ABC 7.30 Report last night spoke to some of Australia’s 2 million apartment dwellers in the wake of the latest evacuation of Mascot Towers after severe cracks were discovered. The segment shines further light on an industry in crisis, with faults widespread and hefty remediation works required.
Below are some key excerpts from the transcript:
JULIA HOLMAN: The Mascot Tower owners will have a long wait before they find out what went wrong with their building but it’s not just the residents here behind me who are worried that they’re living in an unsafe building.
JOHN GRANT: We bought a place at the end of 2011 – beautiful quality apartments.
JULIA HOLMAN: John Grant paid $640,000 for a two-bedroom investment property in this Canberra complex.
It didn’t take long for major defects to appear throughout the building.
JOHN GRANT: We have had tiling problems, there’s water-proofing issues. Tiles have lifted.
You can see the propping of the balcony because we had to do it for safety purposes.
You can see cracking in stairways and we can go for a walk downstairs and have a look at other cracking which is even more dangerous.
JULIA HOLMAN: There’s cracks all along the solid concrete floor.
JOHN GRANT: As you can see here, the cracks have expanded, they have deepened.
It’s an A-class building – unfortunately, the builders are not A-class.
JULIA HOLMAN: Is it safe?
JOHN GRANT: It is safe because of the props that we have put underneath.
These are the props, Julia. We have got 45 props in the basement. As you can see, they cover a fair amount of the basement and they’re there to effectively hold up the floor above.
JULIA HOLMAN: The owners here have already spent $650,000 on expert reports and legal fees.
They’re suing the builder, the developer, and the engineer and they want the ACT government to order the developer to fix the defects.
What is the estimate as to how much it is going to cost to fix them?
JOHN GRANT: Look, our estimate at this stage is somewhere in excess of $9 million.
JULIA HOLMAN: Nine million dollars amongst 120 owners, what does it mean if you end up having to pay it yourself?
JOHN GRANT: Well about $75,000 each. That’s a lot of money.
JULIA HOLMAN: The past decade has seen the biggest apartment construction boom in Australia’s history.
Nearly 700,000 units have been completed, dwarfing the number of houses built over the same period and there’s still many more units coming onto the market…
JULIA HOLMAN: Andy White bought his apartment in central Melbourne for $320,000 four years ago. The building was finished in 2010, but when Andy moved in, it was already showing signs of poor construction.

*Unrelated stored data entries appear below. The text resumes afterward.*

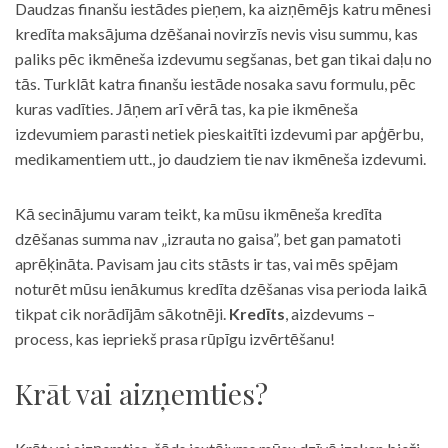
Daudzas finanšu iestādes pieņem, ka aizņēmējs katru mēnesi
kredīta maksājuma dzēšanai novirzīs nevis visu summu, kas
paliks pēc ikmēneša izdevumu segšanas, bet gan tikai daļu no
tās. Turklāt katra finanšu iestāde nosaka savu formulu, pēc
kuras vadīties. Jāņem arī vērā tas, ka pie ikmēneša
izdevumiem parasti netiek pieskaitīti izdevumi par apģērbu,
medikamentiem utt., jo daudziem tie nav ikmēneša izdevumi.
Kā secinājumu varam teikt, ka mūsu ikmēneša kredīta
dzēšanas summa nav „izrauta no gaisa”, bet gan pamatoti
aprēķināta. Pavisam jau cits stāsts ir tas, vai mēs spējam
noturēt mūsu ienākumus kredīta dzēšanas visa perioda laikā
tikpat cik norādījām sākotnēji.
Kredīts
, aizdevums –
process, kas iepriekš prasa rūpīgu izvērtēšanu!
Krāt vai aizņemties?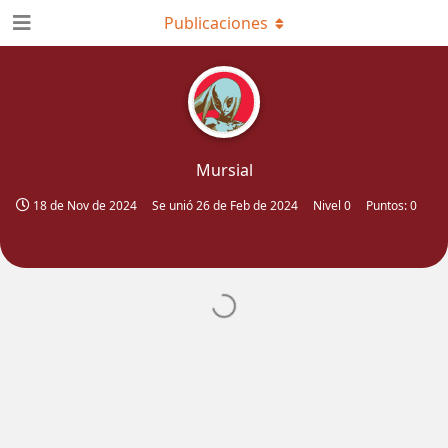
Publicaciones
Mursial
18 de Nov de 2024
Se unió
26 de Feb de 2024
Nivel 0
Puntos: 0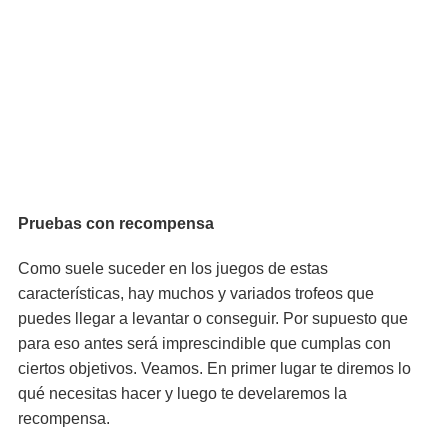
Pruebas con recompensa
Como suele suceder en los juegos de estas
características, hay muchos y variados trofeos que
puedes llegar a levantar o conseguir. Por supuesto que
para eso antes será imprescindible que cumplas con
ciertos objetivos. Veamos. En primer lugar te diremos lo
qué necesitas hacer y luego te develaremos la
recompensa.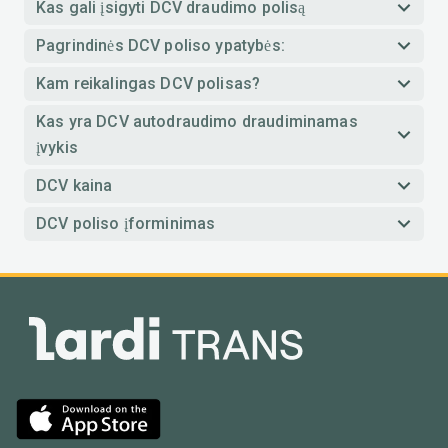
Kas gali įsigyti DCV draudimo polisą
Pagrindinės DCV poliso ypatybės:
Kam reikalingas DCV polisas?
Kas yra DCV autodraudimo draudiminamas
įvykis
DCV kaina
DCV poliso įforminimas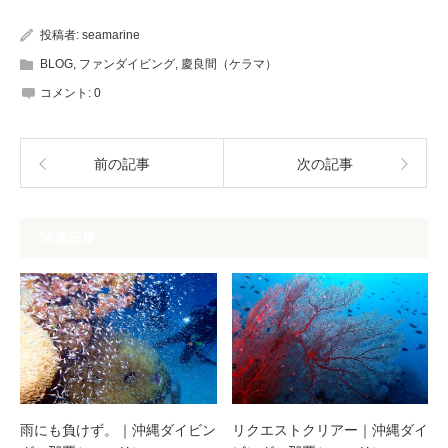
投稿者:
seamarine
BLOG
,
ファンダイビング
,
慶良間（ケラマ）
コメント:
0
前の記事
次の記事
関連記事
雨にも負けず。｜沖縄ダイビン
リクエストクリアー｜沖縄ダイ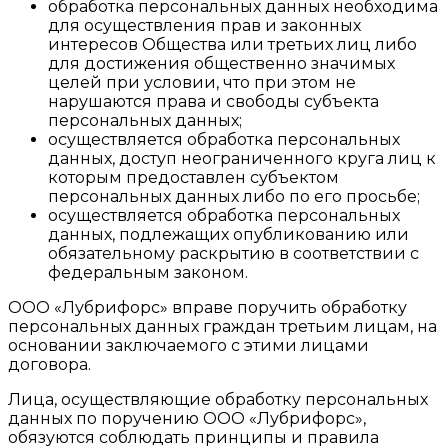
обработка персональных данных необходима
для осуществления прав и законных
интересов Общества или третьих лиц либо
для достижения общественно значимых
целей при условии, что при этом не
нарушаются права и свободы субъекта
персональных данных;
осуществляется обработка персональных
данных, доступ неограниченного круга лиц к
которым предоставлен субъектом
персональных данных либо по его просьбе;
осуществляется обработка персональных
данных, подлежащих опубликованию или
обязательному раскрытию в соответствии с
федеральным законом.
ООО «Лубрифорс» вправе поручить обработку
персональных данных граждан третьим лицам, на
основании заключаемого с этими лицами
договора.
Лица, осуществляющие обработку персональных
данных по поручению ООО «Лубрифорс»,
обязуются соблюдать принципы и правила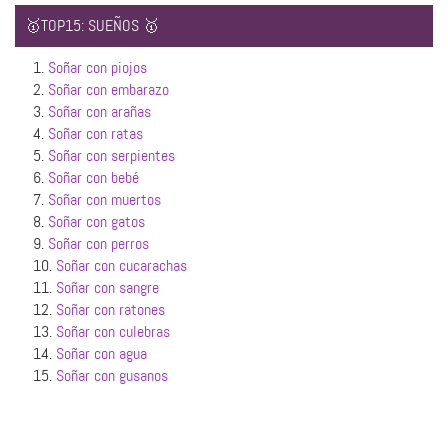
🥇TOP15: SUEÑOS 🥇
1.
Soñar con piojos
2.
Soñar con embarazo
3.
Soñar con arañas
4.
Soñar con ratas
5.
Soñar con serpientes
6.
Soñar con bebé
7.
Soñar con muertos
8.
Soñar con gatos
9.
Soñar con perros
10.
Soñar con cucarachas
11.
Soñar con sangre
12.
Soñar con ratones
13.
Soñar con culebras
14.
Soñar con agua
15.
Soñar con gusanos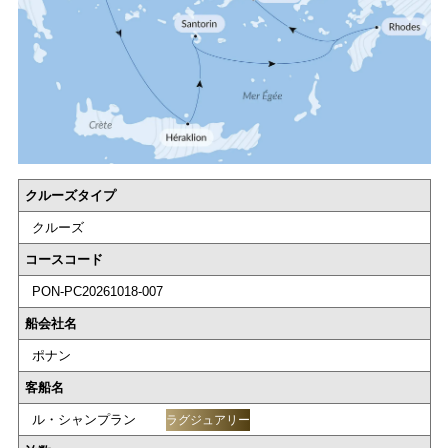
クルーズタイプ
クルーズ
コースコード
PON-PC20261018-007
船会社名
ポナン
客船名
ル・シャンプラン
ラグジュアリー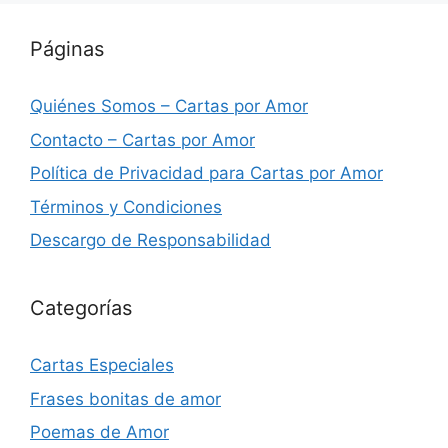
Páginas
Quiénes Somos – Cartas por Amor
Contacto – Cartas por Amor
Política de Privacidad para Cartas por Amor
Términos y Condiciones
Descargo de Responsabilidad
Categorías
Cartas Especiales
Frases bonitas de amor
Poemas de Amor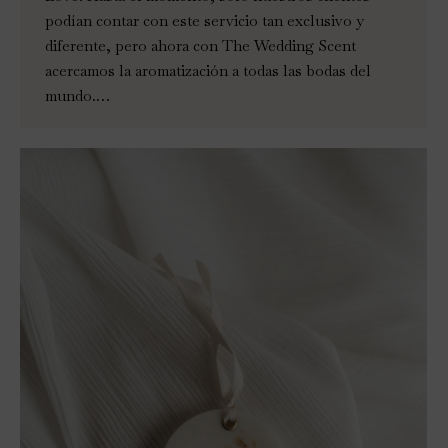
podían contar con este servicio tan exclusivo y
diferente, pero ahora con The Wedding Scent
acercamos la aromatización a todas las bodas del
mundo.…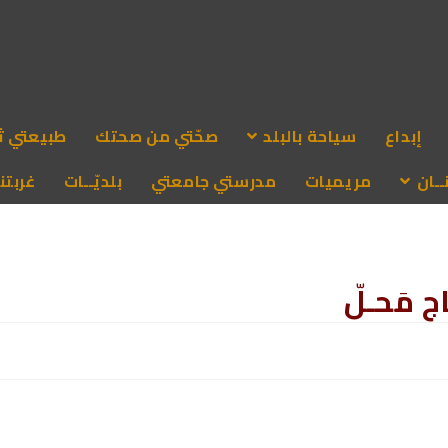
إبداع
سياحة بالبلد
صحّتي من صحتك
طبيعتي ث
ـان
مريميات
مدرستي جامعتي
بلديّــات
غربتنا
اج مَحـلّ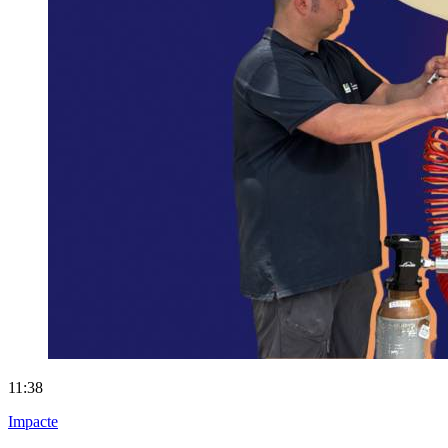
11:38
Impacte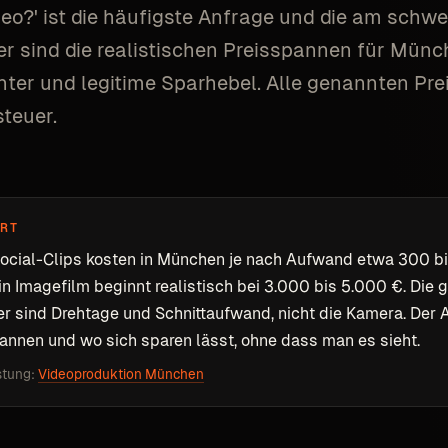
deo?' ist die häufigste Anfrage und die am schw
r sind die realistischen Preisspannen für Münch
nter und legitime Sparhebel. Alle genannten Pre
teuer.
RT
ocial-Clips kosten in München je nach Aufwand etwa 300 bi
in Imagefilm beginnt realistisch bei 3.000 bis 5.000 €. Die 
er sind Drehtage und Schnittaufwand, nicht die Kamera. Der A
pannen und wo sich sparen lässt, ohne dass man es sieht.
stung:
Videoproduktion München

ANDY WHITE: I believe the owners corp was chasing the builder for close to 100 defects… As we found out from the fire engineer, the whole building is completely flammable now and its almost become a bit of a tourist attraction as people walk by, pointing out how it’s still not fixed, two and a half years later…
JULIA HOLMAN: It will cost an estimated $2 (million) to $3 million to replace the non-compliant cladding.
The builder went into voluntary administration in August last year, which means the residents will have to pay the bill.
As usual, the lobbyists at the Property Council of Australia (PCA) are playing down the problems, claiming Australia’s building standards are among the best in the world:
JULIA HOLMAN: The lobby group representing property developers argues that Australia has some of the best building standards in the world.
KEN MORRISON: Purchasers should take heart from the fact that most issues are relatively minor.
The sorts of incidents we’ve seen in the media in recent months are quite rare and also, that if there are defects, then by law, builders have to come back and fix those defects at their cost and that system has been working well.
The PCA can’t spin this turd. The whole situation is an unmitigated disaster with hundreds of thousands of low quality apartments built this century to house Australia’s ballooning population. Many of these developments are now ticking financial timebombs for owners and taxpayers, who are collectively facing potentially billions of dollars of remediation works to rectify the faults.
Given the seriousness of the issue, the federal government must establish a Royal Commission to investigate the entire industry, from top to bottom.